El precio del engaño: de filtrador a ser acuático

La puerta de un pequeño piso en un barrio de Toledo se abrió casi al instante, como si la dueña llevase tiempo esperando la visita. En el umbral apareció una anciana menuda de unos ochenta años, con ojos vivaces y penetrantes.

—Buenos días —saludó el joven con una sonrisa educada.

—Que Dios te guarde, hijo —asintió la mujer—. Pasa, no te quedes en el pasillo. ¿Vienes de la Seguridad Social o de dónde?

—No, señora. Soy de una empresa que se dedica a purificar el agua. Instalamos los últimos modelos de filtros. Con ellos, el agua del grifo sabe como la de manantial, limpia como antes, cuando se podía beber del río sin miedo.

—¡Anda! —la anciana arqueó las cejas—. ¿Así que eres un duende del agua, que la purificas? Buena labor. Adelante.

El joven se limpió los zapatos en la alfombrilla gastada y entró.

—¿Hace falta que me quite los zapatos? —preguntó, mirando el linóleo desgastado del pasillo.

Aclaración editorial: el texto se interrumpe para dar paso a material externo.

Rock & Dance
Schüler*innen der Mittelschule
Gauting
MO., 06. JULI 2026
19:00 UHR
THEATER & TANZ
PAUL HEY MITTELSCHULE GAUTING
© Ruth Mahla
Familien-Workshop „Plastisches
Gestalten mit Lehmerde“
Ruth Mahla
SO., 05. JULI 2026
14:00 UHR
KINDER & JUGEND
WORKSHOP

—No te preocupes, mi hija ya barrerá después. Ella es joven, y yo… una vieja chocha. Ya no me quedan fuerzas para limpiar.

—¡Vamos, señora! ¡Usted está llena de vida! Hasta tiene buen color en las mejillas —mintió él con cordialidad falsa—. ¿Dónde está la cocina? Quiero enseñarle el producto.

—Ay, qué zalamero. Hace una década que no me miro al espejo; mi hija los colgó tan altos que ni mi coronilla alcanzo a ver. Venga, te enseño tu campo de milagros.

La cocina era diminuta pero ordenada. El hervidor relucía, y en el alféizar había geranios y un platito con hierbabuena. La anciana se sentó mientras el joven trabajaba: desenroscaba, ajustaba, llenaba frasquitos con agua y mostraba orgulloso la diferencia entre el líquido «sucio» y el «purificado».

—Compraré tu filtro —dijo de pronto la mujer—. Pero antes, tomemos un té. A solas no sabe igual; con compañía, es dulce como la miel. Cinco minutos, no más.

El joven dudó, pero asintió. La anciana calentó el agua filtrada y preparó una infusión aromática, con matices especiados y desconocidos.

—¿Tienes familia, hijo? —preguntó al servir.

—No, estoy soltero.

—Menos mal. Demasiado joven para criaturas. ¿Te gusta el té?

—Mucho. ¿Dónde lo compra? Yo también querría.

—Me lo regalan las hadas en mi cumpleaños —respondió ella con una sonrisa.

Él rio, decidido a seguir el juego:

—Y usted, ¿no teme abrir la puerta a desconocidos? Hoy en día hay más estafadores que higos en verano.

—¿Miedo yo, cariño? Ya viví lo mío. A mi edad, debería dar yo miedo, no tenerlo. Y menos a gente como tú.

Entonces, el joven sintió un extraño mareo. Y, sin querer, habló:

—¡A quién le importa esta agua! Compro los filtros por dos euros y los vendo por cincuenta. A veces hasta «arreglo» el agua para que parezca mejor. Así pagan más. Voy por casas, engatusando a ancianas como usted…

Ni él mismo entendió por qué lo confesó.

—Qué bien —asintió la anciana—. El té, como te dije, es mágico. Lo preparan las hadas. Quien lo bebe, no puede mentir.

El joven se levantó de un salto.

—¿Qué… qué me ha hecho?

—Nada extraordinario. Dijiste que eras un duende del agua. Pues ahora lo serás de verdad. Nuestro duende del Tajo está agobiado; no da abasto. Así que le ayudarás: purificar el río, alimentar a los peces, vigilar las algas. En diez años, quizá recuperes forma humana. Mientras tanto… bienvenido al agua.

No tuvo tiempo de gritar. Se transformó en una gota, luego en vapor, y finalmente en un hilillo plateado que se deslizó hasta la palangana de cobre.

—Así está mejor —murmuró la anciana, vaciando el agua en el fregadero—. Tiene trabajo el muchacho. Los sueños se cumplen. El que venía a cambiar el contador de la luz ahora guía los rayos por el cielo. Elemento del aire. Y tú, del agua. Os presentaré.

Lavó las tazas, tarareando. Luego se miró en el cristal empañado del armario.

—¿Por qué no me reflejo? —reptiñó, burlona, imitando al estafador—. Pues porque soy más vieja que todos los espejos«Porque llevo tres siglos en este mundo, y los espejos, como las mentiras, nunca fueron hechos para sostener tanta verdad».